Il mio era un lupo gentile. Non brigantino come quello dei fratelli Grimm e neanche subdolo come quello di Perrault. Aveva gli occhi d’ambra e il manto corvino. Niente cappuccio rosso o cesto colmo di vivande. E la nonna era al sicuro nella sua vecchia casa condominiale, lontana dal bosco. L’obiettivo della traversata, in quell’imbrunire memoriale, era meno nobile del dono parentale. E non c’erano bivi né sentieri. Dovevo fare pipì. E mi allontanai da tutte le voci perché ero molto timida. Saltellando come una ranocchia sui massi del ruscello, nel grembo già ombroso del bosco, trovai la mia alcova tra i cespugli, dopo il tributo di riccioli d’oro sui roveti.

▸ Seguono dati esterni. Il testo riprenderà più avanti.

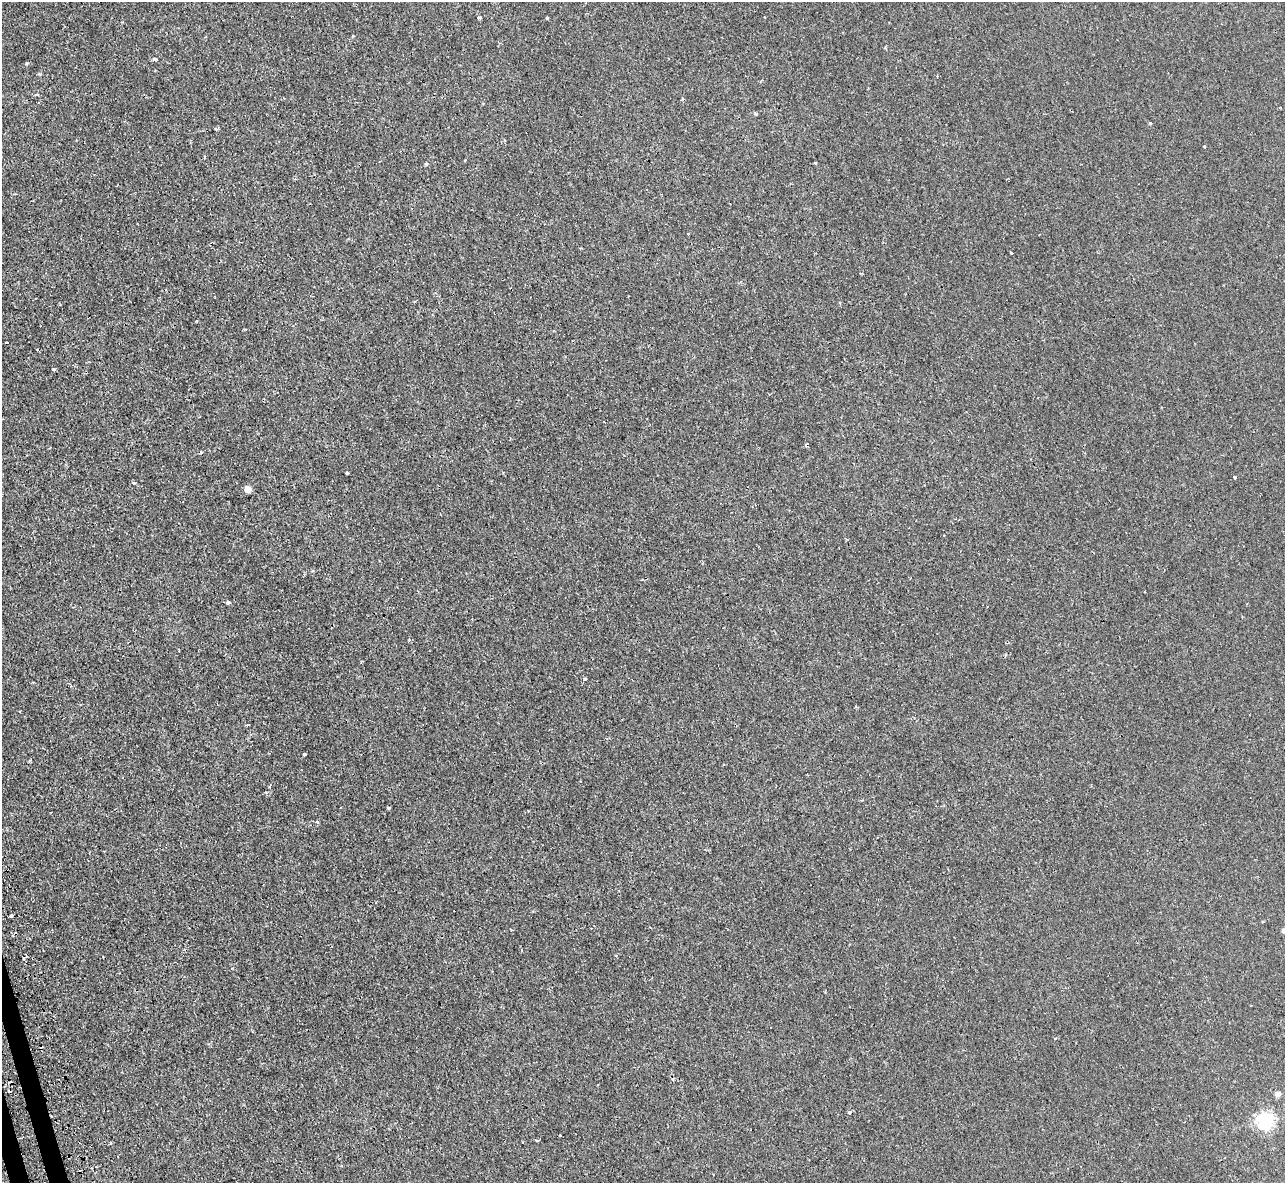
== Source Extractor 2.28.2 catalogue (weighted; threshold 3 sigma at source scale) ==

Accovacciata tra le felci come una lepre distratta. E lo vidi, tra i rami spinosi: una macchia più scura sotto la palpebra ancora schiusa del giorno che muore. Aveva il tramonto negli occhi e le narici curiose. Non avevo paura. Era di fronte a me come uno specchio, eppure vedevo la linea del suo corpo da una prospettiva sinistra, affascinante. Non ci furono parole, né mi indicò una via più sicura da seguire. Restammo lì: il lupo e la bambina. Poi ebbi l’istinto del contatto e forse fu un errore: appena allungai la manina verso di lui scappò via, una nuvola di fumo nero sciolta tra le foglie. La mano tesa e vuota verso il nulla e una profonda tristezza. Ma il dispiacere lasciò il posto ad una gioia che non so dire. E tornai correndo verso mia madre, il piccolo cuore impazzito. Avevo una storia vera, non una fiaba. E mi aveva attraversata tutta, al punto da non riuscire a raccontare.

“Mamma ho visto un lupo!” : la banalità delle parole non riusciva a ricalcare l’emozione.

Fu la prima volta che sperimentai l’incapacità del significante, la prima volta che m’innamorai.